■ Task ■
An exact reprint of every record below is required, with the pictures left out.

■ Stored data entries ■
*** Block opens ***
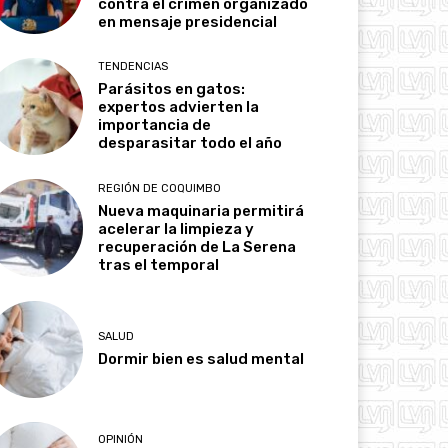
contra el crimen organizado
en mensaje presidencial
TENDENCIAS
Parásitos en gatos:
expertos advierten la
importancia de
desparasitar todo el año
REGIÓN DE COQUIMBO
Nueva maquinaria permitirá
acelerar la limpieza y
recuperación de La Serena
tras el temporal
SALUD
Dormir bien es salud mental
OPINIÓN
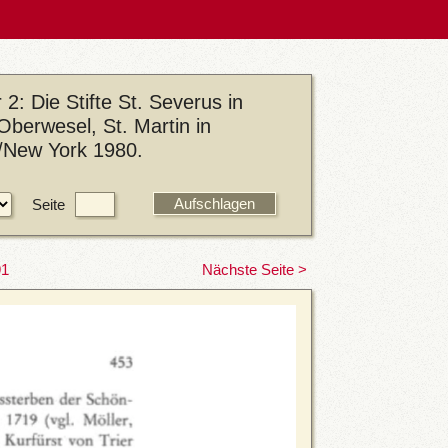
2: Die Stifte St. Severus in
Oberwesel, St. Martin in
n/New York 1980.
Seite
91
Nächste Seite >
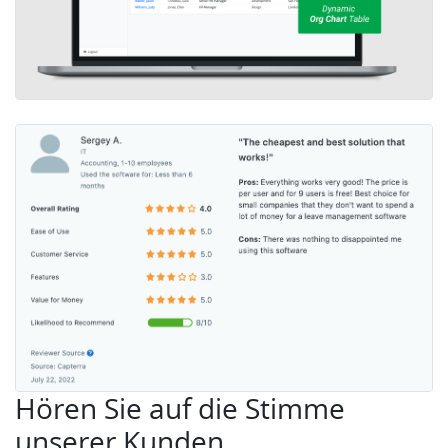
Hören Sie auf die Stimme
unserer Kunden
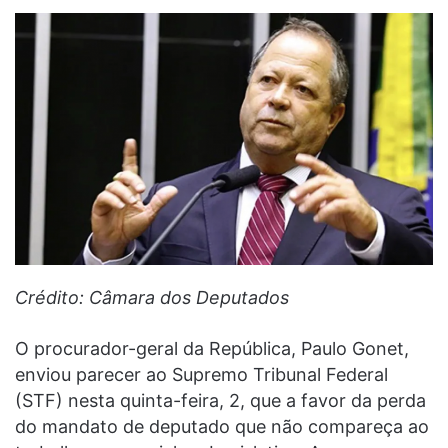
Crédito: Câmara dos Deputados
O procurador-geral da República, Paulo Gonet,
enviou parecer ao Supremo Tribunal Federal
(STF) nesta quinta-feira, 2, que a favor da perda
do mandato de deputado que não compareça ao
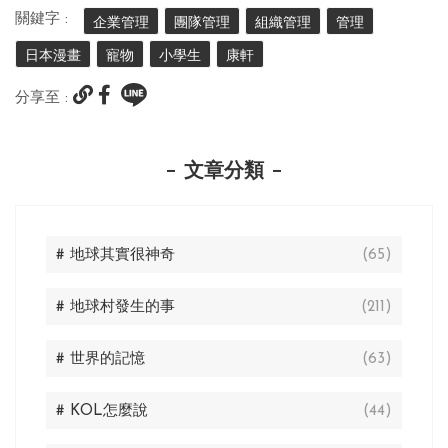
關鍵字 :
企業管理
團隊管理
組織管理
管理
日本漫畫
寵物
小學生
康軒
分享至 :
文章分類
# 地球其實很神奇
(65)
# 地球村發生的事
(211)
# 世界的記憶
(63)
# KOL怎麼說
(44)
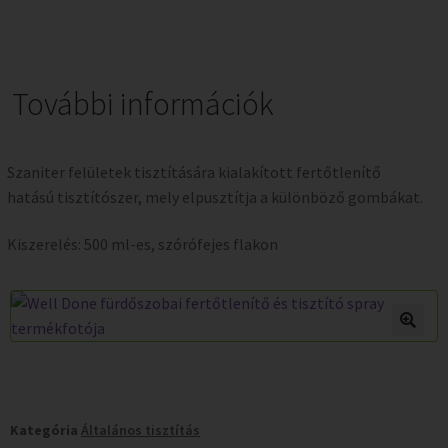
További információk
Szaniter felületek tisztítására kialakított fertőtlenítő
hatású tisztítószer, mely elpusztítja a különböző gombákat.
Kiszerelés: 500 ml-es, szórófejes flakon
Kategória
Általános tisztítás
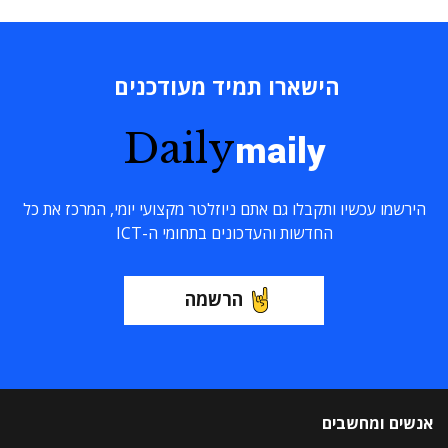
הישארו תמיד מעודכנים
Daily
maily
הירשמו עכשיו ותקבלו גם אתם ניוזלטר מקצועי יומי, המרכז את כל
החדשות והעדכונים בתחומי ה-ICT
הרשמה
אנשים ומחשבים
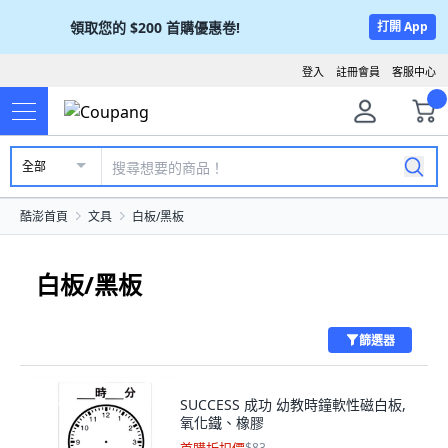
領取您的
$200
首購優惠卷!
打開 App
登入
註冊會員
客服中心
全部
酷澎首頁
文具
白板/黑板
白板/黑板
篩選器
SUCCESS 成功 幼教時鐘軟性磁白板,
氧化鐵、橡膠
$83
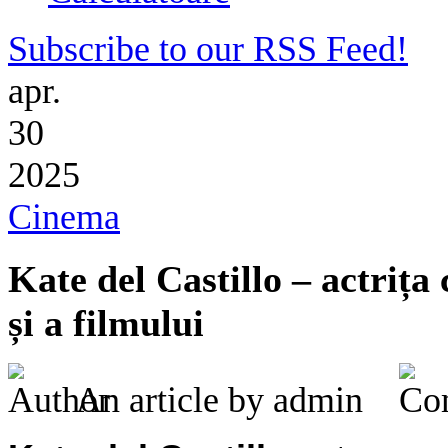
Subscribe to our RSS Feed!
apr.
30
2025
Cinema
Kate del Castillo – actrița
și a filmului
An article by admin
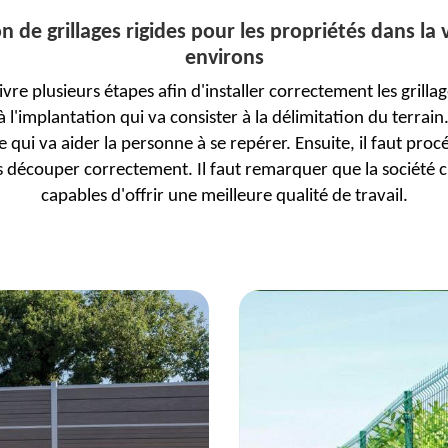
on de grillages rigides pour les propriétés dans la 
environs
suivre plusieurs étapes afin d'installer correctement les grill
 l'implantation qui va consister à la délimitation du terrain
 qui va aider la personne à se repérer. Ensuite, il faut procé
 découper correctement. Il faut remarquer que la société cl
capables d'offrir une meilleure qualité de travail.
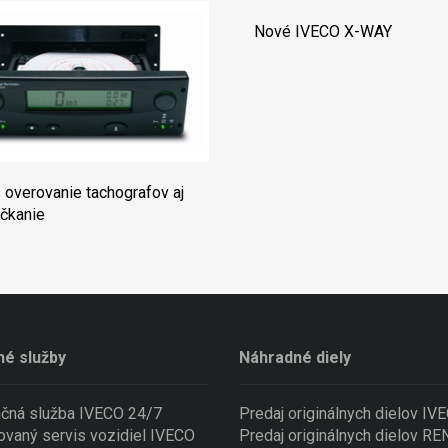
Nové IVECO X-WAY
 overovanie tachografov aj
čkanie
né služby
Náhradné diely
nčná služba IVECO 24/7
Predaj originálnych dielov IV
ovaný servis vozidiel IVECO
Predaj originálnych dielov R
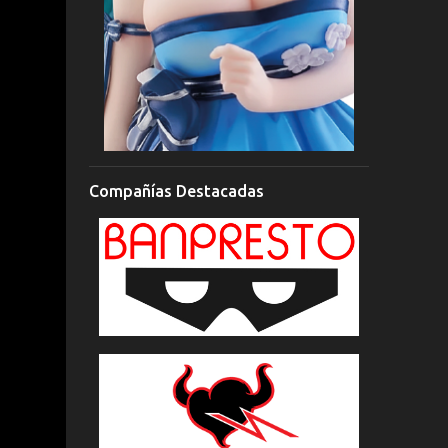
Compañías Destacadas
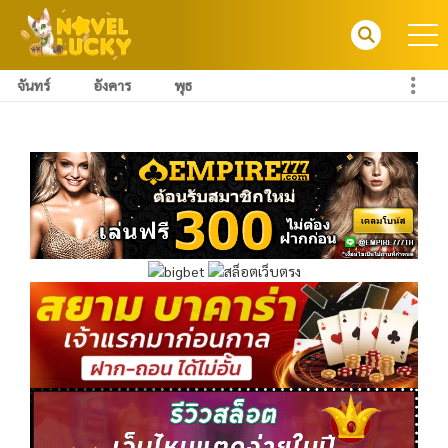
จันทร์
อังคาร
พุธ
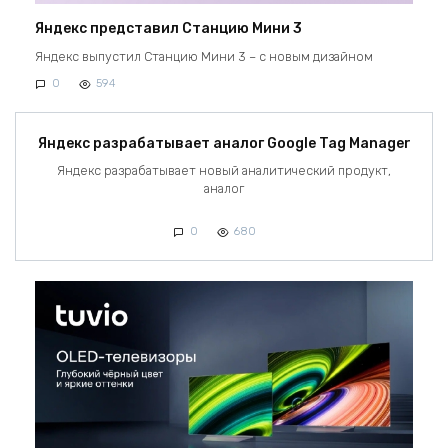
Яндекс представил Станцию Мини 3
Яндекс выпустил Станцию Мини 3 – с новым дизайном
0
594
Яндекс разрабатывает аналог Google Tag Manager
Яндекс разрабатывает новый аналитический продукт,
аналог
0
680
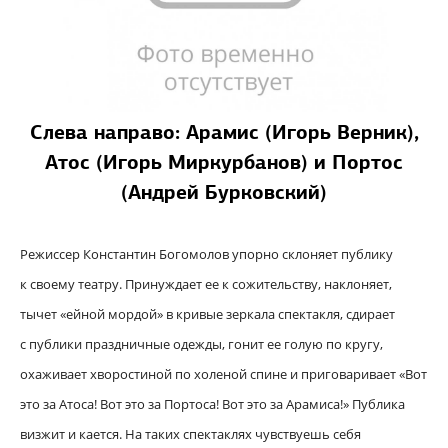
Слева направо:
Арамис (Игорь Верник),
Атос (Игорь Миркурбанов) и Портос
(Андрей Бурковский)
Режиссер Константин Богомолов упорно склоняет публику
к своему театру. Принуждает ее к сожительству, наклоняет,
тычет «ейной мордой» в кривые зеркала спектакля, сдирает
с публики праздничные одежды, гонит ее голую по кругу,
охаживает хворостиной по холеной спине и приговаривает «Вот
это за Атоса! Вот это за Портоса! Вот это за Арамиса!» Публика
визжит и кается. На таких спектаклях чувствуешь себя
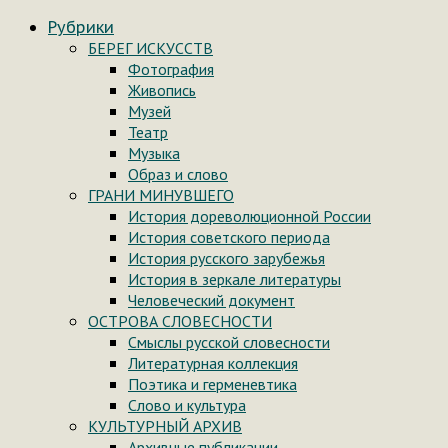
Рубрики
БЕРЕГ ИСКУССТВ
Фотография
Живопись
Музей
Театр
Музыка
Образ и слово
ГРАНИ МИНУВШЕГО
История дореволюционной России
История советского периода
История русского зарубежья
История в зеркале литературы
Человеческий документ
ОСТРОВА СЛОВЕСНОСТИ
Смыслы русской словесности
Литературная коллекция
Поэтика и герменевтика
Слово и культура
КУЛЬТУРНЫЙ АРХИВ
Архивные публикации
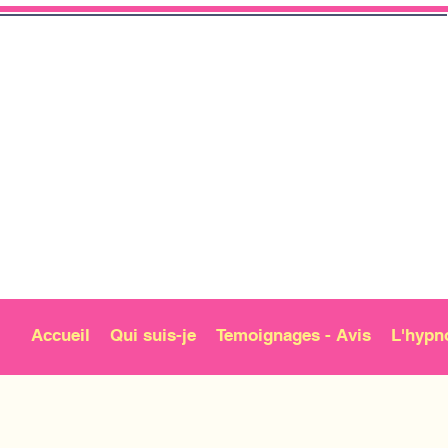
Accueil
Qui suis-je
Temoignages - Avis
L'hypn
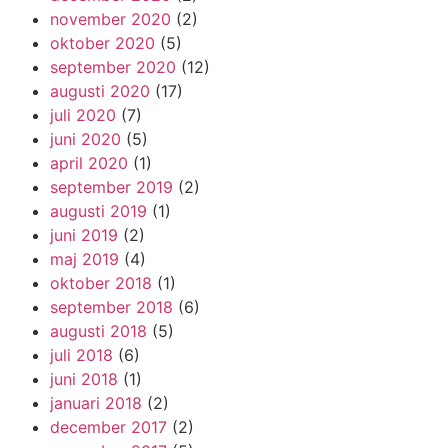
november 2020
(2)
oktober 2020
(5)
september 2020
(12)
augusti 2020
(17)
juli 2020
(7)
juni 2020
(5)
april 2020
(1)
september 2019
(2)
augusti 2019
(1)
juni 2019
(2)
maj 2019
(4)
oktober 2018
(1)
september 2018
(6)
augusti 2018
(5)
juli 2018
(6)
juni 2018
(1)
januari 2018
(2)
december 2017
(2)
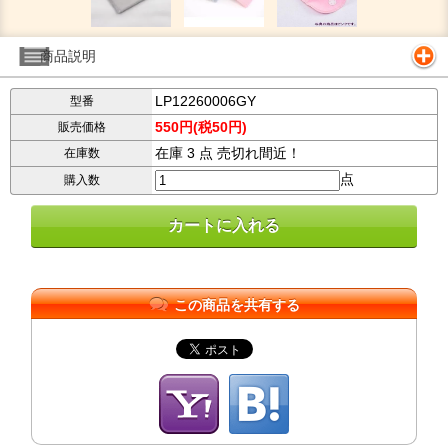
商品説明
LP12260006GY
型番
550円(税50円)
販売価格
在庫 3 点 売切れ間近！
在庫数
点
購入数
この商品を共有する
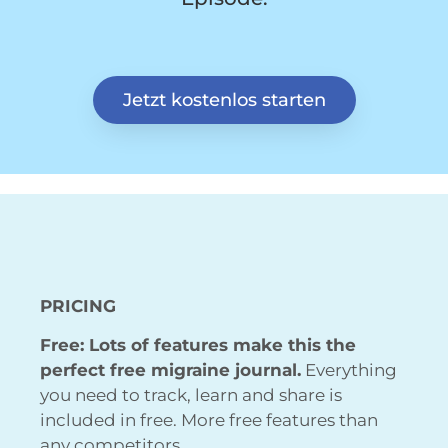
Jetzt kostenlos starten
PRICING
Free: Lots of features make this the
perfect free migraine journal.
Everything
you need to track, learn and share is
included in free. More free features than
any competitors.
*** Block closes ***
■ Answer box ■
contra el crimen organizado
en mensaje presidencial
TENDENCIAS
Parásitos en gatos:
expertos advierten la
importancia de
desparasitar todo el año
REGIÓN DE COQUIMBO
Nueva maquinaria permitirá
acelerar la limpieza y
recuperación de La Serena
tras el temporal
SALUD
Dormir bien es salud mental
OPINIÓN
2: Die Stifte St. Severus in
Oberwesel, St. Martin in
n/New York 1980.
Seite
91
Nächste Seite >
Hören Sie auf die Stimme
unserer Kunden
Crédito: Câmara dos Deputados
O procurador-geral da República, Paulo Gonet,
enviou parecer ao Supremo Tribunal Federal
(STF) nesta quinta-feira, 2, que a favor da perda
do mandato de deputado que não compareça ao
關鍵字 :
企業管理
團隊管理
組織管理
管理
日本漫畫
寵物
小學生
康軒
分享至 :
文章分類
# 地球其實很神奇
(65)
# 地球村發生的事
(211)
# 世界的記憶
(63)
# KOL怎麼說
(44)
További információk
Szaniter felületek tisztítására kialakított fertőtlenítő
hatású tisztítószer, mely elpusztítja a különböző gombákat.
Kiszerelés: 500 ml-es, szórófejes flakon
Kategória
Általános tisztítás
הישארו תמיד מעודכנים
Daily
maily
הירשמו עכשיו ותקבלו גם אתם ניוזלטר מקצועי יומי, המרכז את כל
החדשות והעדכונים בתחומי ה-ICT
הרשמה
אנשים ומחשבים
領取您的
$200
首購優惠卷!
打開 App
登入
註冊會員
客服中心
全部
酷澎首頁
文具
白板/黑板
白板/黑板
篩選器
SUCCESS 成功 幼教時鐘軟性磁白板,
氧化鐵、橡膠
$83
Subscribe to our RSS Feed!
apr.
30
2025
Cinema
Kate del Castillo – actrița
și a filmului
An article by admin
on de grillages rigides pour les propriétés dans la 
environs
suivre plusieurs étapes afin d'installer correctement les grill
 l'implantation qui va consister à la délimitation du terrain
 qui va aider la personne à se repérer. Ensuite, il faut procé
 découper correctement. Il faut remarquer que la société cl
capables d'offrir une meilleure qualité de travail.
Nové IVECO X-WAY
 overovanie tachografov aj
čkanie
né služby
Náhradné diely
nčná služba IVECO 24/7
Predaj originálnych dielov IV
ovaný servis vozidiel IVECO
Predaj originálnych dielov R
Compañías Destacadas
จันทร์
อังคาร
พุธ
Яндекс представил Станцию Мини 3
Яндекс выпустил Станцию Мини 3 – с новым дизайном
0
594
Яндекс разрабатывает аналог Google Tag Manager
Яндекс разрабатывает новый аналитический продукт,
аналог
0
680
Слева направо:
Арамис (Игорь Верник),
Атос (Игорь Миркурбанов) и Портос
(Андрей Бурковский)
Режиссер Константин Богомолов упорно склоняет публику
к своему театру. Принуждает ее к сожительству, наклоняет,
тычет «ейной мордой» в кривые зеркала спектакля, сдирает
с публики праздничные одежды, гонит ее голую по кругу,
охаживает хворостиной по холеной спине и приговаривает «Вот
это за Атоса! Вот это за Портоса! Вот это за Арамиса!» Публика
визжит и кается. На таких спектаклях чувствуешь себя
Рубрики
БЕРЕГ ИСКУССТВ
Фотография
Живопись
Музей
Театр
Музыка
Образ и слово
ГРАНИ МИНУВШЕГО
История дореволюционной России
История советского периода
История русского зарубежья
История в зеркале литературы
Человеческий документ
ОСТРОВА СЛОВЕСНОСТИ
Смыслы русской словесности
Литературная коллекция
Поэтика и герменевтика
Слово и культура
КУЛЬТУРНЫЙ АРХИВ
Архивные публикации
Accueil
Qui suis-je
Temoignages - Avis
L'hypn
november 2020
(2)
oktober 2020
(5)
september 2020
(12)
augusti 2020
(17)
juli 2020
(7)
juni 2020
(5)
april 2020
(1)
september 2019
(2)
augusti 2019
(1)
juni 2019
(2)
maj 2019
(4)
oktober 2018
(1)
september 2018
(6)
augusti 2018
(5)
juli 2018
(6)
juni 2018
(1)
januari 2018
(2)
december 2017
(2)
商品説明
LP12260006GY
型番
550円(税50円)
販売価格
在庫 3 点 売切れ間近！
在庫数
点
購入数
この商品を共有する
Jetzt kostenlos starten
PRICING
Free: Lots of features make this the
perfect free migraine journal.
Everything
you need to track, learn and share is
included in free. More free features than
any competitors.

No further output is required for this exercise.